Spinach Pasta Bake

 
 

With a very cheesy crispy topping, this is a proper crowd-pleaser on a budget! With just five ingredients it's packed with goodness that'll stock up your lunchboxes for days!


SERVES 2
PREP TIME 5 MINUTES
COOKS TIME 35 MINUTES
DIFFICULTY EASY

 
 
 

Ingredients


150g mushrooms (or 5-6 mushrooms)
200g cherry tomatoes (around 12 cherry tomatoes)
200g pasta
250ml jar tomato and basil sauce
Handful grated mozzarella
Small handful fresh basil leaves
Pinch salt
Olive oil


Method


1.
Preheat the oven to 180°C.

2.
Slice the mushrooms into thin slices and halve the tomatoes. Spread them over a lined baking tray, drizzle with olive oil and sprinkle with a pinch of salt.

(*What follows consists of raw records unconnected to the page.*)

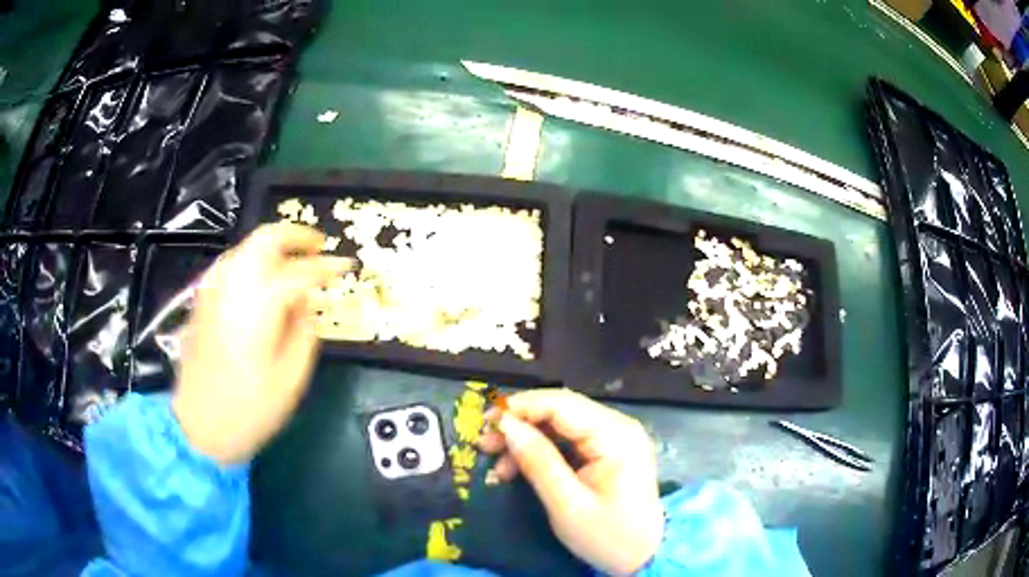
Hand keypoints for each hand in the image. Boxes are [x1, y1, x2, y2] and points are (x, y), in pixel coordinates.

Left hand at [173, 223, 351, 464]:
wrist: (200, 426)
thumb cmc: (250, 409)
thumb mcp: (291, 378)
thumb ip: (304, 332)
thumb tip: (307, 303)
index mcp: (259, 305)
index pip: (300, 272)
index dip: (327, 267)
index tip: (347, 266)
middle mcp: (233, 285)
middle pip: (266, 239)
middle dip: (296, 235)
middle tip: (319, 246)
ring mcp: (213, 289)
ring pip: (246, 247)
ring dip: (274, 246)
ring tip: (295, 261)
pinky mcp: (203, 299)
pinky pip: (232, 264)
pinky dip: (253, 260)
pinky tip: (263, 279)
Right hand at [478, 389, 662, 575]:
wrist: (644, 556)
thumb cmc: (608, 535)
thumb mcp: (567, 505)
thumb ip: (538, 462)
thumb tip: (506, 425)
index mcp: (616, 436)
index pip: (562, 404)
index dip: (520, 407)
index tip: (485, 422)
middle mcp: (618, 427)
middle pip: (561, 410)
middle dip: (520, 423)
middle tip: (484, 443)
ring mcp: (615, 437)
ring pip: (561, 424)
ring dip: (527, 439)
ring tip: (497, 464)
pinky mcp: (609, 451)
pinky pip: (569, 440)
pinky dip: (542, 451)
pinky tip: (517, 469)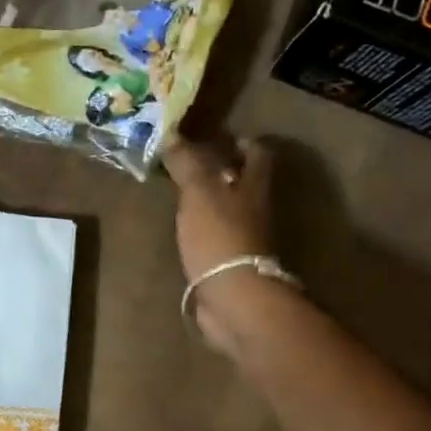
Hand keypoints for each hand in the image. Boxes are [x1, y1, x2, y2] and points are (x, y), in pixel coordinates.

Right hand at [162, 133, 278, 349]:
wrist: (233, 296)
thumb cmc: (219, 236)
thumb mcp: (199, 191)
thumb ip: (187, 163)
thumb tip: (173, 134)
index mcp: (254, 185)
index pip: (257, 153)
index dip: (240, 141)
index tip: (214, 136)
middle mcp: (256, 208)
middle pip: (244, 181)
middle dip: (221, 170)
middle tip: (188, 163)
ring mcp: (245, 238)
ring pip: (229, 209)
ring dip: (210, 200)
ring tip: (179, 193)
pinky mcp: (231, 262)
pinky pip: (216, 237)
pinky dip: (203, 229)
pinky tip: (182, 229)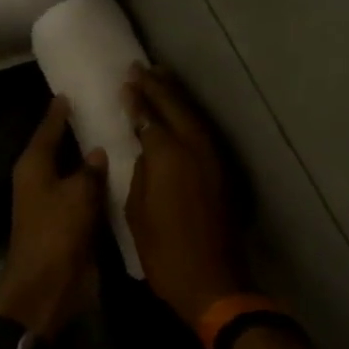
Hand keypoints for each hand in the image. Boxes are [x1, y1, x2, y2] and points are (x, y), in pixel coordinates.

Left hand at [0, 97, 108, 338]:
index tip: (73, 91)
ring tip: (123, 137)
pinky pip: (87, 197)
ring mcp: (56, 204)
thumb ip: (90, 170)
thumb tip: (98, 151)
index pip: (48, 128)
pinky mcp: (70, 224)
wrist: (47, 287)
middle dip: (81, 133)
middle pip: (61, 149)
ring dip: (94, 162)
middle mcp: (41, 180)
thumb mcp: (76, 195)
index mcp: (34, 166)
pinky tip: (124, 176)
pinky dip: (101, 187)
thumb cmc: (56, 234)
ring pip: (77, 173)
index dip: (60, 111)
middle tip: (108, 109)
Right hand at [124, 65, 245, 326]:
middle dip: (157, 87)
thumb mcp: (138, 212)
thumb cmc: (164, 252)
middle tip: (141, 68)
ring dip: (177, 96)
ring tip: (161, 78)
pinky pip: (204, 132)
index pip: (150, 117)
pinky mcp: (223, 172)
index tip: (126, 81)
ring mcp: (213, 159)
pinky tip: (181, 114)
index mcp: (168, 157)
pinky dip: (190, 117)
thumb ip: (141, 173)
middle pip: (175, 108)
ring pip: (194, 117)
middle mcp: (194, 149)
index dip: (137, 99)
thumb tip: (146, 150)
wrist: (212, 281)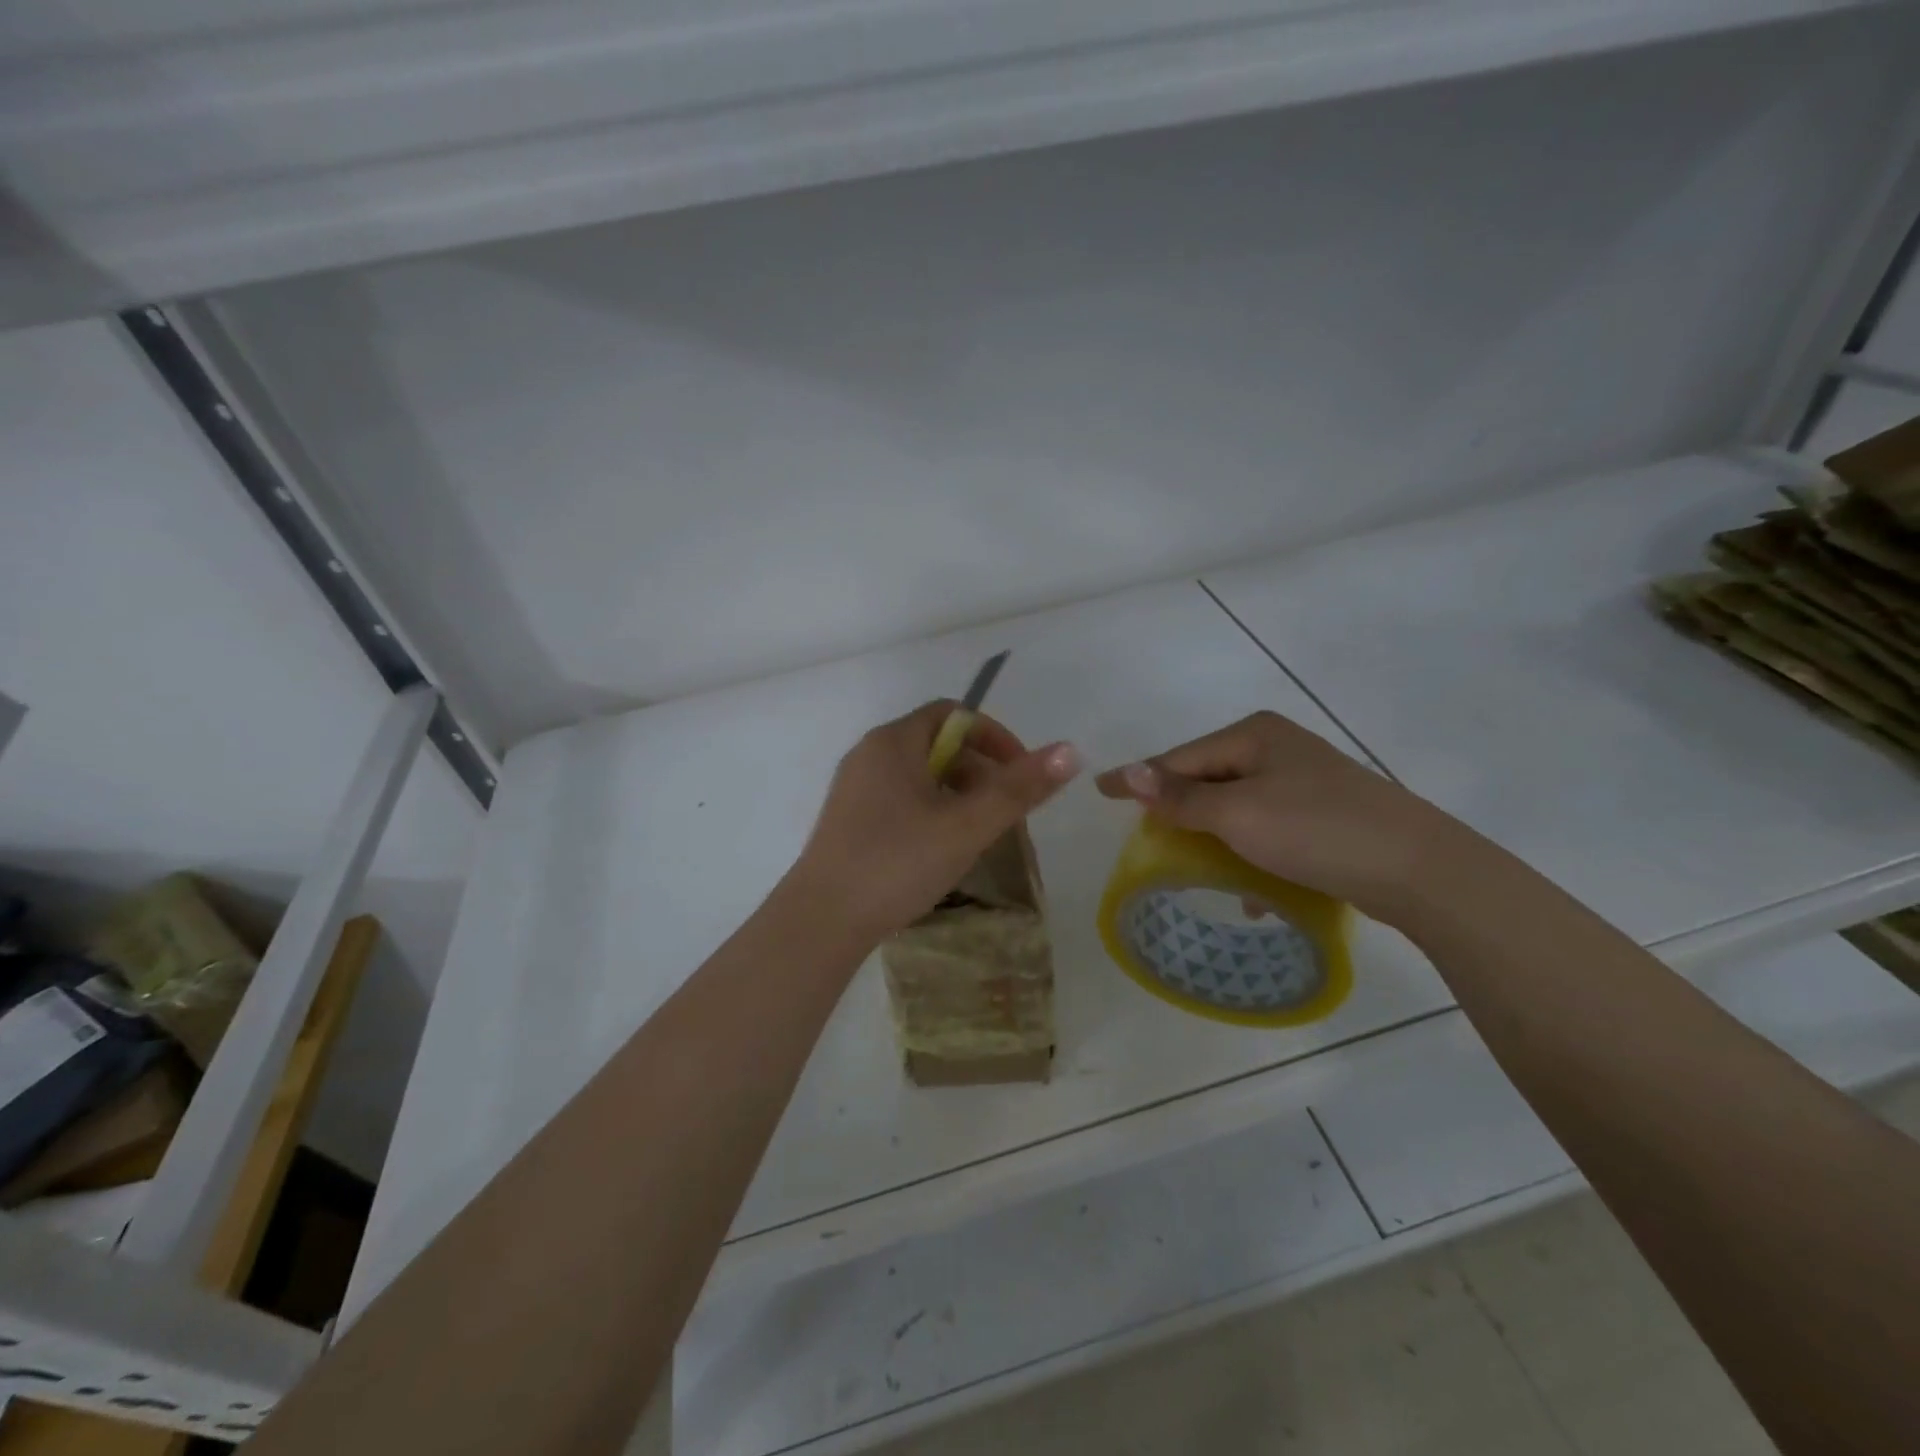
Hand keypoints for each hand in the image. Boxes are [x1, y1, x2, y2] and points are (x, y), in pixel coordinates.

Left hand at [790, 701, 1081, 941]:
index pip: (953, 714)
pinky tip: (941, 849)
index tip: (1021, 773)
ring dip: (957, 793)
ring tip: (978, 833)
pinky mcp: (848, 819)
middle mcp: (870, 754)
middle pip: (937, 743)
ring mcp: (855, 788)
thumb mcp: (967, 826)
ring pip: (919, 774)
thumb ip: (1019, 788)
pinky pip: (900, 798)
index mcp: (894, 742)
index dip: (994, 736)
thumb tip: (1071, 751)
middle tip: (1004, 810)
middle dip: (980, 769)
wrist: (821, 921)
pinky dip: (931, 810)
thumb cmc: (898, 863)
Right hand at [1095, 711, 1474, 923]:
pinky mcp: (1325, 813)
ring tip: (1194, 869)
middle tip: (1147, 838)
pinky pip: (1268, 828)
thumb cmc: (1316, 830)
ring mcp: (1305, 780)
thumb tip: (1126, 772)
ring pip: (1237, 807)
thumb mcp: (1237, 814)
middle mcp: (1278, 748)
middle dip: (1179, 811)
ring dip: (1214, 838)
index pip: (1180, 758)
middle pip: (1208, 779)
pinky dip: (1251, 853)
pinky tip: (1252, 892)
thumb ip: (1179, 797)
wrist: (1419, 869)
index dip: (1139, 779)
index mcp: (1254, 734)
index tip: (1099, 792)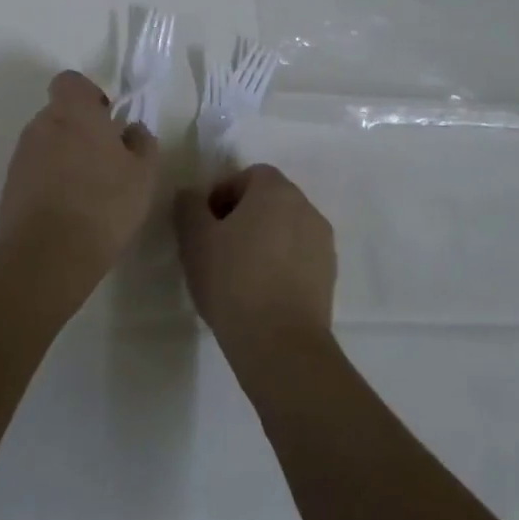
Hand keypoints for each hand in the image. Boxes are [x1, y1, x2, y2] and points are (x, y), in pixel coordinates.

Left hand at [0, 71, 159, 276]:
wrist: (50, 253)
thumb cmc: (105, 203)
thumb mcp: (143, 174)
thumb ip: (142, 143)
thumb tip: (133, 130)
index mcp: (73, 113)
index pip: (70, 82)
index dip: (88, 95)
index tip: (107, 119)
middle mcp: (41, 125)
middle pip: (59, 114)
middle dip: (79, 130)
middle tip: (104, 160)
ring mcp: (21, 156)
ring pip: (46, 143)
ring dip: (64, 157)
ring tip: (87, 190)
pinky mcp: (9, 186)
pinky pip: (33, 171)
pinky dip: (48, 181)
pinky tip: (67, 210)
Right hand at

Place in the oven to roast for 12-15 minutes, until the mushrooms are browned and tomatoes soft.

3.
Meanwhile, bring a pan of water to the boil and pour in the pasta. Simmer according to packet instructions, for approximately 10 minutes.

4.
While the pasta is cooking, pour the jar of sauce into a small saucepan and heat through on a medium heat for 5 minutes.

5.
Once cooked, drain the pasta well and pour into a large bowl. Stir through the sauce and vegetables to coat the pasta.

6.
Pour the pasta into an oven-proof baking dish, spreading it out evenly. Scatter with a handful of grated mozzarella and bake in the oven for 7-8 minutes until the cheese is melted and the sauce lightly bubbling.

7.
Remove from the oven, and tear over some fresh basil before serving.